Things calmed down for me a bit until the two mega TV screens came on with a feature story on the plight of Syrian refugee children.  The shocking statistics of children who had already died in the Syrian war and the continuing health crisis of children in the refugee camps including an outbreak of polio only served to increase the malignant atmosphere of the waiting room.  By the time I was ushered into the CT scan room I was praying, “Come Lord Jesus, Come.  There is too much pain and fear of dying in this world so just come and set everything right.”

Laying on the CT machine’s gurney, I thought I was doing well emotionally considering my experience in the waiting room.  But I was suddenly betrayed by my limbic system.  Out of nowhere, my heart was racing and my breathing was rapid and shallow.  Where did this come from?  Within a nana-second I knew why.  My body was picking up the physical sensations of fear before a rational thought was registered.  The classic case of the amygdala beating the frontal cortex to the punch.  “Oh no, the test is over so why is the tech taking so long to come back to me?  They must be seeing something that is of concern.  The horse is out of the barn!  Metastasis!”

The fear of dying had just made itself known.  So, I did what a few friends had suggested in fearful situations.  I started quietly quoting relevant bible verses audibly.
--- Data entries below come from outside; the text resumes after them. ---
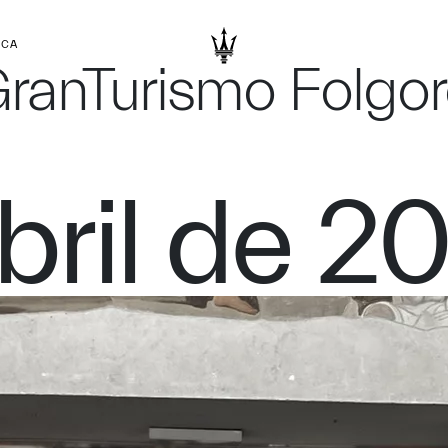
RCA
GranTurismo Folgor
bril de 2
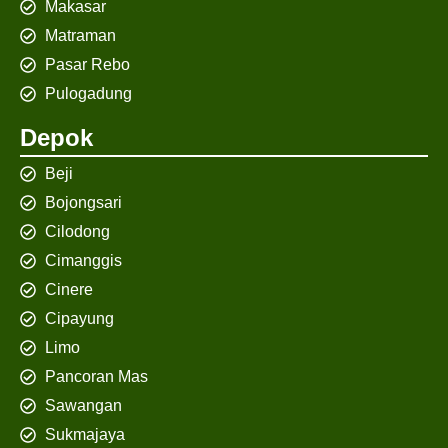
Makasar
Matraman
Pasar Rebo
Pulogadung
Depok
Beji
Bojongsari
Cilodong
Cimanggis
Cinere
Cipayung
Limo
Pancoran Mas
Sawangan
Sukmajaya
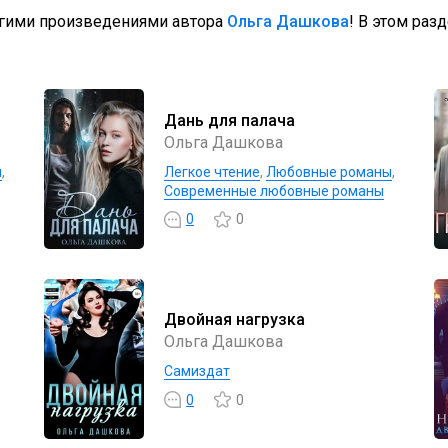
угими произведениями автора
Ольга Дашкова
! В этом раз
Дань для палача
Ольга Дашкова
ы
,
Легкое чтение
,
Любовные романы
,
Современные любовные романы
0
0
Двойная нагрузка
Ольга Дашкова
Самиздат
0
0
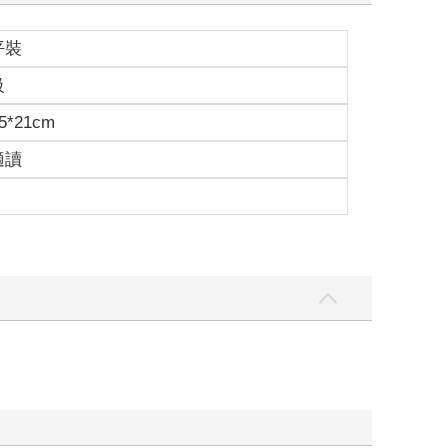
平裝
級
5*21cm
適讀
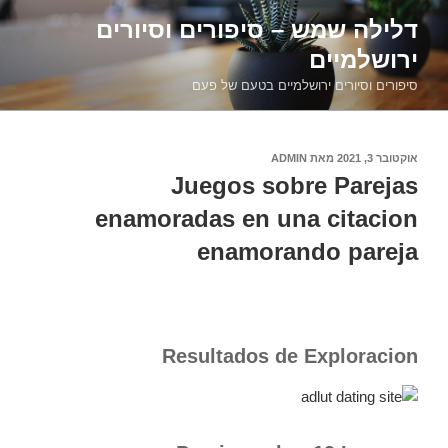
דילוג
דלילה שמש – סיפורים וסיורים
לתוכן
ירושלמיים
סיפורים וסיורים ירושלמיים בטעם של פעם
פורסם
אוקטובר 3, 2021
מאת
ADMIN
ב
Juegos sobre Parejas
enamoradas en una citacion
enamorando pareja
Resultados de Exploracion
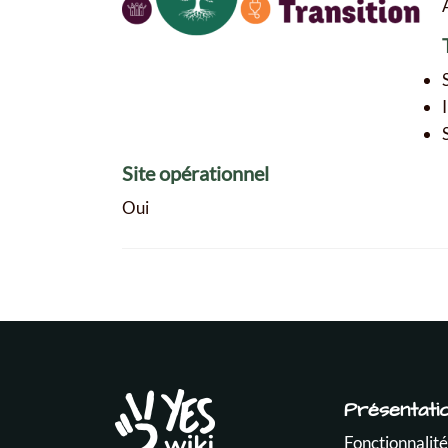
Site opérationnel
Oui
Présentati
Fonctionnalité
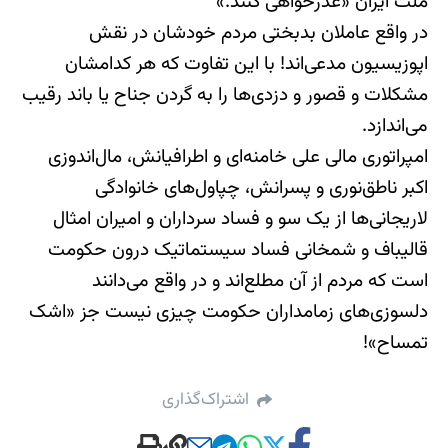
ملت ایران «عذرخواهی کنند.»
در واقع عاملان بدبختی مردم خودشان در نقش
اپوزیسیون مدعی‌اند! با این تفاوت که هر کدامشان
مشکلات و قصور و دزدی‌ها را به گردن جناح یا باند رقیب
می‌اندازد.
امپراتوری مالی علی خامنه‌ای و اطرافیانش، مال‌اندوزی
اکبر ناطق‌نوری‌ و پسرانش، چپاول‌های خانوادگی
لاریجانی‌ها از یک سو و فساد سرداران و امیران امثال
قالیباف و شمخانی فساد سیستماتیک درون حکومت
است که مردم از آن مطلع‌اند و در واقع می‌دانند
دلسوزی‌های زمامداران حکومت چیزی نیست جز «اشک
تمساح»!
اشتراک‌گذاری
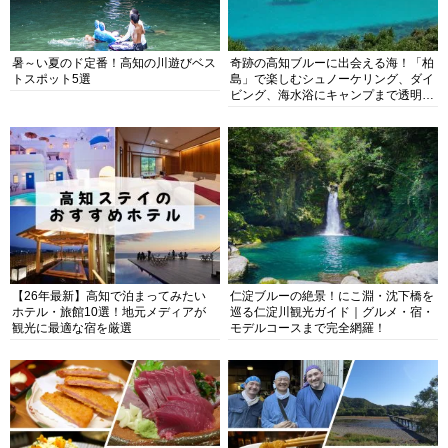
暑～い夏のド定番！高知の川遊びベス
奇跡の高知ブルーに出会える海！「柏
トスポット5選
島」で楽しむシュノーケリング、ダイ
ビング、海水浴にキャンプまで透明度
抜群の海の楽園を徹底紹介
【26年最新】高知で泊まってみたい
仁淀ブルーの絶景！にこ淵・沈下橋を
ホテル・旅館10選！地元メディアが
巡る仁淀川観光ガイド｜グルメ・宿・
観光に最適な宿を厳選
モデルコースまで完全網羅！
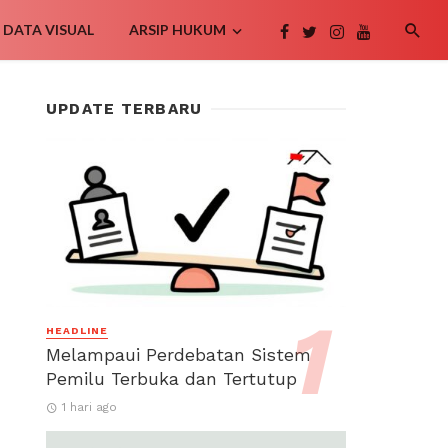
DATA VISUAL
ARSIP HUKUM
UPDATE TERBARU
HEADLINE
Melampaui Perdebatan Sistem
Pemilu Terbuka dan Tertutup
1 hari ago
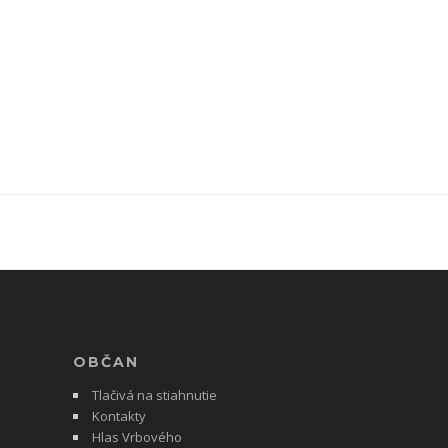
OBČAN
Tlačivá na stiahnutie
Kontakty
Hlas Vrbového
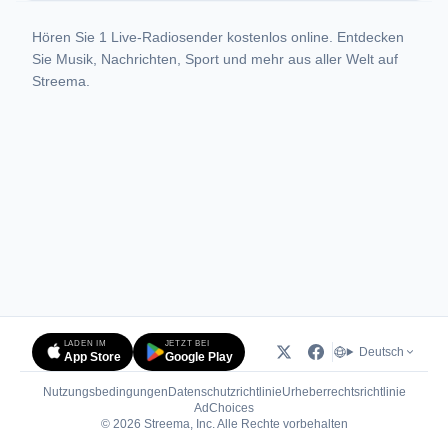
Hören Sie 1 Live-Radiosender kostenlos online. Entdecken
Sie Musik, Nachrichten, Sport und mehr aus aller Welt auf
Streema.
LADEN IM
JETZT BEI
Deutsch
App Store
Google Play
Nutzungsbedingungen
Datenschutzrichtlinie
Urheberrechtsrichtlinie
(öffnet in neuem Tab)
AdChoices
© 2026 Streema, Inc. Alle Rechte vorbehalten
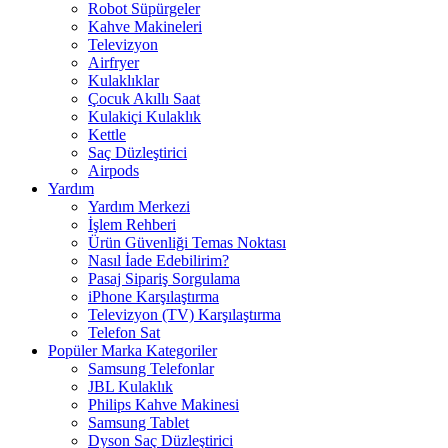
Robot Süpürgeler
Kahve Makineleri
Televizyon
Airfryer
Kulaklıklar
Çocuk Akıllı Saat
Kulakiçi Kulaklık
Kettle
Saç Düzleştirici
Airpods
Yardım
Yardım Merkezi
İşlem Rehberi
Ürün Güvenliği Temas Noktası
Nasıl İade Edebilirim?
Pasaj Sipariş Sorgulama
iPhone Karşılaştırma
Televizyon (TV) Karşılaştırma
Telefon Sat
Popüler Marka Kategoriler
Samsung Telefonlar
JBL Kulaklık
Philips Kahve Makinesi
Samsung Tablet
Dyson Saç Düzleştirici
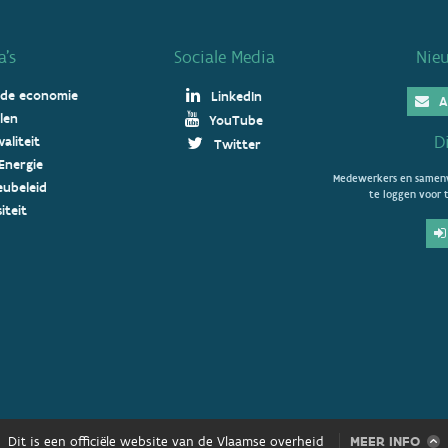
’s
Sociale Media
Nie
 de economie
LinkedIn
A
len
YouTube
D
aliteit
Twitter
Energie
Medewerkers en samenw
ieubeleid
te loggen voor t
iteit
Dit is een officiële website van de Vlaamse overheid
MEER INFO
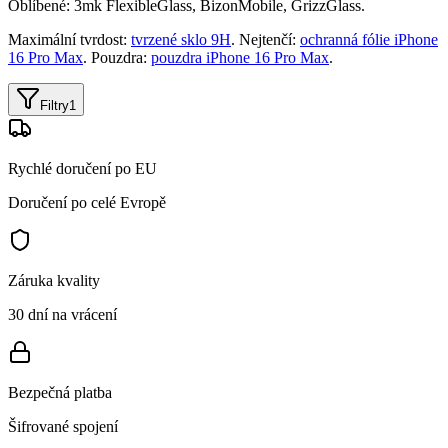
Oblíbené: 3mk FlexibleGlass, BizonMobile, GrizzGlass.
Maximální tvrdost:
tvrzené sklo 9H
. Nejtenčí:
ochranná fólie iPhone
16 Pro Max
. Pouzdra:
pouzdra iPhone 16 Pro Max
.
Filtry
1
Rychlé doručení po EU
Doručení po celé Evropě
Záruka kvality
30 dní na vrácení
Bezpečná platba
Šifrované spojení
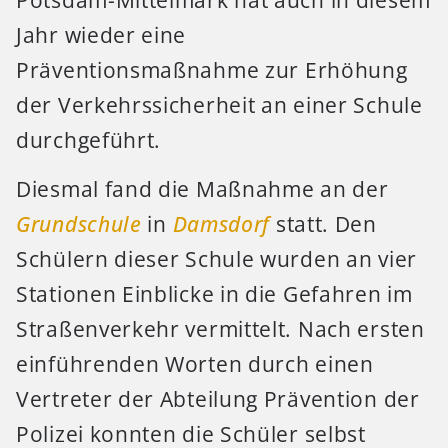
Jahr wieder eine
Präventionsmaßnahme zur Erhöhung
der Verkehrssicherheit an einer Schule
durchgeführt.
Diesmal fand die Maßnahme an der
Grundschule
in
Damsdorf
statt. Den
Schülern dieser Schule wurden an vier
Stationen Einblicke in die Gefahren im
Straßenverkehr vermittelt. Nach ersten
einführenden Worten durch einen
Vertreter der Abteilung Prävention der
Polizei konnten die Schüler selbst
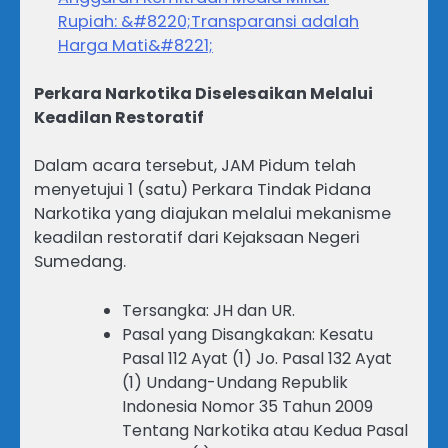
Rupiah: &#8220;Transparansi adalah
Harga Mati&#8221;
Perkara Narkotika Diselesaikan Melalui
Keadilan Restoratif
Dalam acara tersebut, JAM Pidum telah
menyetujui 1 (satu) Perkara Tindak Pidana
Narkotika yang diajukan melalui mekanisme
keadilan restoratif dari Kejaksaan Negeri
Sumedang.
Tersangka: JH dan UR.
Pasal yang Disangkakan: Kesatu
Pasal 112 Ayat (1) Jo. Pasal 132 Ayat
(1) Undang-Undang Republik
Indonesia Nomor 35 Tahun 2009
Tentang Narkotika atau Kedua Pasal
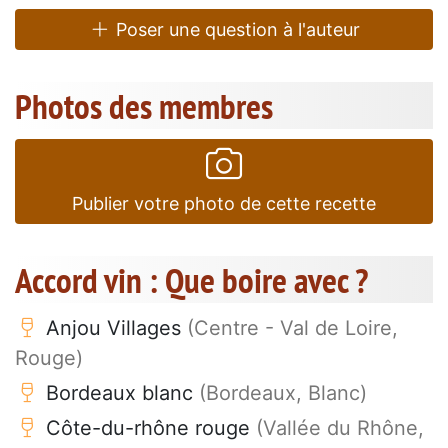
Poser une question à l'auteur
Photos des membres
Publier votre photo de cette recette
Accord vin : Que boire avec ?
Anjou Villages
(Centre - Val de Loire,
Rouge)
Bordeaux blanc
(Bordeaux, Blanc)
Côte-du-rhône rouge
(Vallée du Rhône,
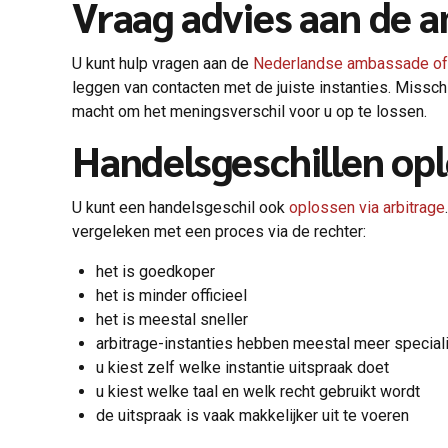
Vraag advies aan de 
U kunt hulp vragen aan de
Nederlandse ambassade of 
leggen van contacten met de juiste instanties. Missc
macht om het meningsverschil voor u op te lossen.
Handelsgeschillen opl
U kunt een handelsgeschil ook
oplossen via arbitrage
vergeleken met een proces via de rechter:
het is goedkoper
het is minder officieel
het is meestal sneller
arbitrage-instanties hebben meestal meer special
u kiest zelf welke instantie uitspraak doet
u kiest welke taal en welk recht gebruikt wordt
de uitspraak is vaak makkelijker uit te voeren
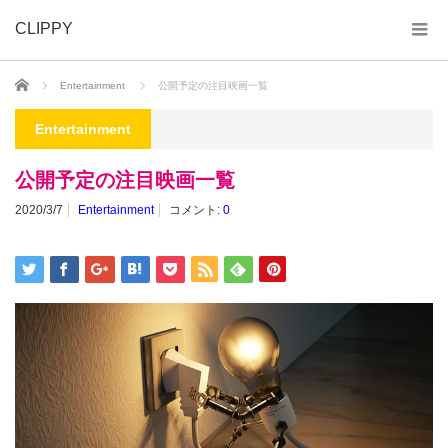
CLIPPY
ホーム
Entertainment
公開予定の注目映画一覧
Entertainment
公開予定の注目映画一覧
2020/3/7
Entertainment
コメント:
0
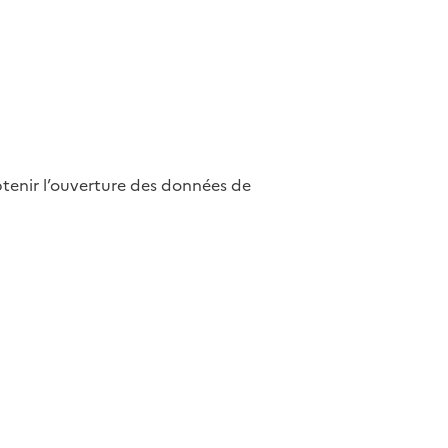
btenir l’ouverture des données de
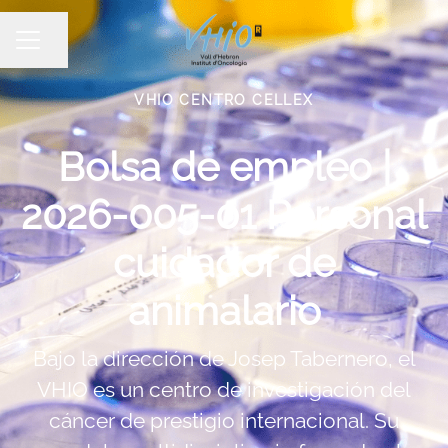
Compartir página
MENÚ DE EMPLEO
VHIO CENTRO CELLEX
Bolsa de empleo |
2026-005-01 Personal
cuidador de
animalario
Bajo la dirección de Josep Tabernero, el
VHIO es un centro de investigación del
cáncer de prestigio internacional. Su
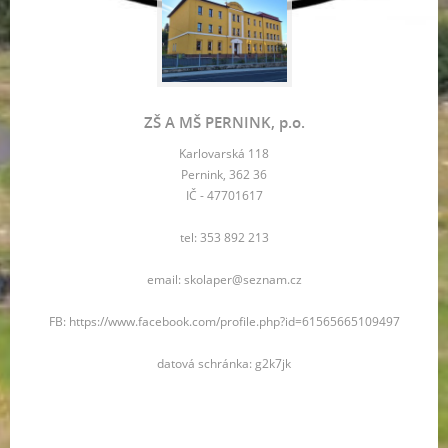
ZŠ A MŠ PERNINK, p.o.
Karlovarská 118
Pernink, 362 36
IČ - 47701617
tel: 353 892 213
email: skolaper@seznam.cz
FB: https://www.facebook.com/profile.php?id=61565665109497
datová schránka: g2k7jk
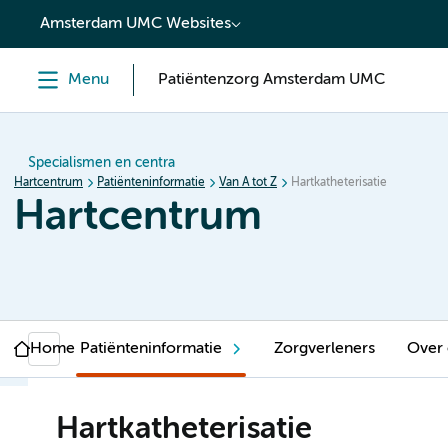
content
Amsterdam UMC Websites
Menu
Patiëntenzorg Amsterdam UMC
Specialismen en centra
Hartcentrum
Patiënteninformatie
Van A tot Z
Hartkatheterisatie
Hartcentrum
Home
Patiënteninformatie
Zorgverleners
Over
Hartkatheterisatie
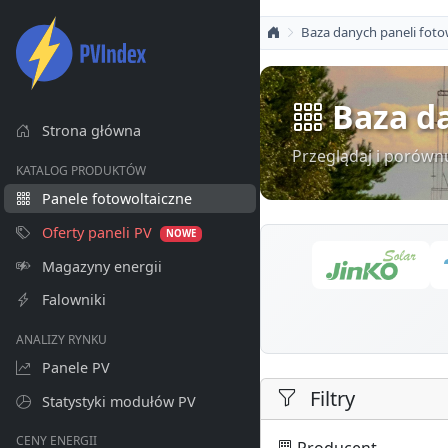
Baza danych paneli foto
Baza da
Strona główna
Przeglądaj i porówn
KATALOG PRODUKTÓW
Panele fotowoltaiczne
Oferty paneli PV
NOWE
Magazyny energii
Falowniki
ANALIZY RYNKU
Panele PV
Filtry
Statystyki modułów PV
CENY ENERGII
Producent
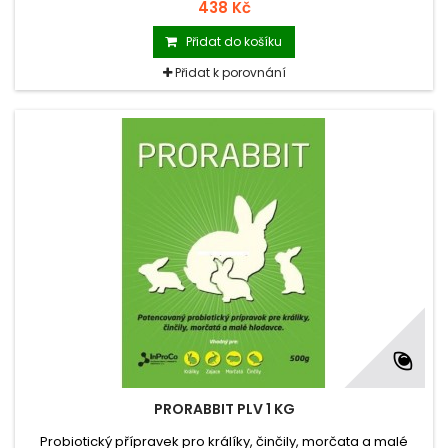
438 Kč
Přidat do košíku
Přidat k porovnání
PRORABBIT PLV 1 KG
Probiotický přípravek pro králíky, činčily, morčata a malé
Verses that I had memorized in my twenties, the time in life to memorize as the young brain seals the deal.  It helped. I can’t say with confidence that the fear of dying will never find its way back to me again or that the way out of it will be to always quote scripture but there is a scripture verse I am taking to the bank of heaven.  It’s a verse that doesn’t depend on me to muster up a no-fear-of-dying feeling in order for it to be operative.  In Romans 8 verses 37-39 of the New Testament the Apostle Paul writes,

“No, in all these things we are more than conquerors through him who loved us. For I am convinced that neither death nor life, neither angels nor demons, neither the present nor the future, nor any powers, neither height nor depth, nor anything else in all creation, will be able to separate us from the love of God that is in Christ Jesus our Lord.”

By the way, I found out two days ago and now, four days before my surgery that the CT, bone and MRI scans were clear.  The horse is still in the barn.